Samaha, for his part, was
born in 1948 and received his first Phalangist Party membership card in 1964.
Former president Amin
Gemayel appointed him as his media advisor, which led him to chair Tele-Liban,
Lebanon’s official television station.
Following frequent
visits to Damascus in the Eighties and Nineties, Beirut’s pro-Syrian daily al-Akhbar
reports, he started playing two roles – one as a Lebanese political operator
and the other as Syrian-French intelligence operative.
His influence in France
started to grow as his friends in the French administration became more
powerful. One of them, Claude Guéant,
became chief of staff to Nicolas Sarkozy and his point man on Syria.
In July 2008, when a
small Lebanese delegation headed by President Michel Suleiman paid a visit to
Assad at his hotel during a state visit to Paris, its members were surprised to
see Samaha, a Lebanese, included in the Syrian delegation.
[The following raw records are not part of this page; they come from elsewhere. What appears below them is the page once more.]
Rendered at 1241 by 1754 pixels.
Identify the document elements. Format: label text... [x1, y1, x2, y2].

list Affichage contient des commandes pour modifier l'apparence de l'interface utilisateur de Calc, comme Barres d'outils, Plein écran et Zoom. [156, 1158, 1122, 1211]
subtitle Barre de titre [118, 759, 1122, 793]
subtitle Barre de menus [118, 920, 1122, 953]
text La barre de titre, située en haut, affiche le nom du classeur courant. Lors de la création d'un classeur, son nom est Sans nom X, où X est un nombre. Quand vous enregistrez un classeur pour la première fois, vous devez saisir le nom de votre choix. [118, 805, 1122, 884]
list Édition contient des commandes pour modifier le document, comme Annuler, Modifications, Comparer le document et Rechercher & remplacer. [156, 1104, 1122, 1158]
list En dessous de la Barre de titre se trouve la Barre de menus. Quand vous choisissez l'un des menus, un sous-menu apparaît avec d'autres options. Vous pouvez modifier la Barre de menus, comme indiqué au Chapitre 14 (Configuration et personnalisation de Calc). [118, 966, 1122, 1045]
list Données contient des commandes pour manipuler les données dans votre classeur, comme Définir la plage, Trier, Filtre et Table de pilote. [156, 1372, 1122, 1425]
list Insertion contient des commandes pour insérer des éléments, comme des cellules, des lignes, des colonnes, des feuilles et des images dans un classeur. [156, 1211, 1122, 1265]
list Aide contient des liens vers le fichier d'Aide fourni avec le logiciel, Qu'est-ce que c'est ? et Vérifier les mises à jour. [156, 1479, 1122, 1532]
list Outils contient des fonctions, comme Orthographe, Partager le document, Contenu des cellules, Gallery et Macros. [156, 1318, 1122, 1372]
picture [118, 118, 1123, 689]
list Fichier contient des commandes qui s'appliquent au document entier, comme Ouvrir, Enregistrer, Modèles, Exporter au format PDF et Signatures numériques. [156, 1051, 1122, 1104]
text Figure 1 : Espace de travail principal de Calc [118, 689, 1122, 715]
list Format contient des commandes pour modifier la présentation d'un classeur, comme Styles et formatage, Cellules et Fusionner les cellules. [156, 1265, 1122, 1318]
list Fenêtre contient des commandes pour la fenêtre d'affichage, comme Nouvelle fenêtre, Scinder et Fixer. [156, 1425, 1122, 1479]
The incident
underlined Samaha’s influence with Damascus and, therefore, the significance of
his arrest and indictment.
By then, Syrian media had
even changed Samaha’s title from “assistant to Syrian presidential advisor
Bouthaina Shaaban” to “Syrian presidential advisor for French affairs.”
Samaha
would spend time in the Damascus Sheraton lobby receiving visitors – be they
Syrians, Lebanese or foreign journalists. Even after the outbreak of the Syria
crisis, Samaha was the only serious conduit of the regime’s tales to foreign media
about insurgents and the Islamist character of the uprising.
Editorially, Ahmad
Ayyash, writing today for Beirut’s independent daily an-Nahar, decries
Assad’s “insolence” for having the guile to personally contact Lebanese
officials and demand Samaha’s release.
“Self-respect,” says
Ayyash, “should see Lebanese officials issue an arrest warrant against Assad
himself.”
Ali
Hamadeh, in his daily column for an-Nahar, says the Lebanese judiciary
should not suffice with Gen. Mamlouk’s indictment – “he too should be served an
arrest warrant.
“Moreover, all Syrian
regime officials and their family members should be denied entry to Lebanon.
For example, the spouse of Maher
al-Assad recently spent almost a week in Beirut calling on boutiques,
beauty salons and plastic surgeries while her husband and the Assad clique were
planning to kill more Lebanese” than they have over the years.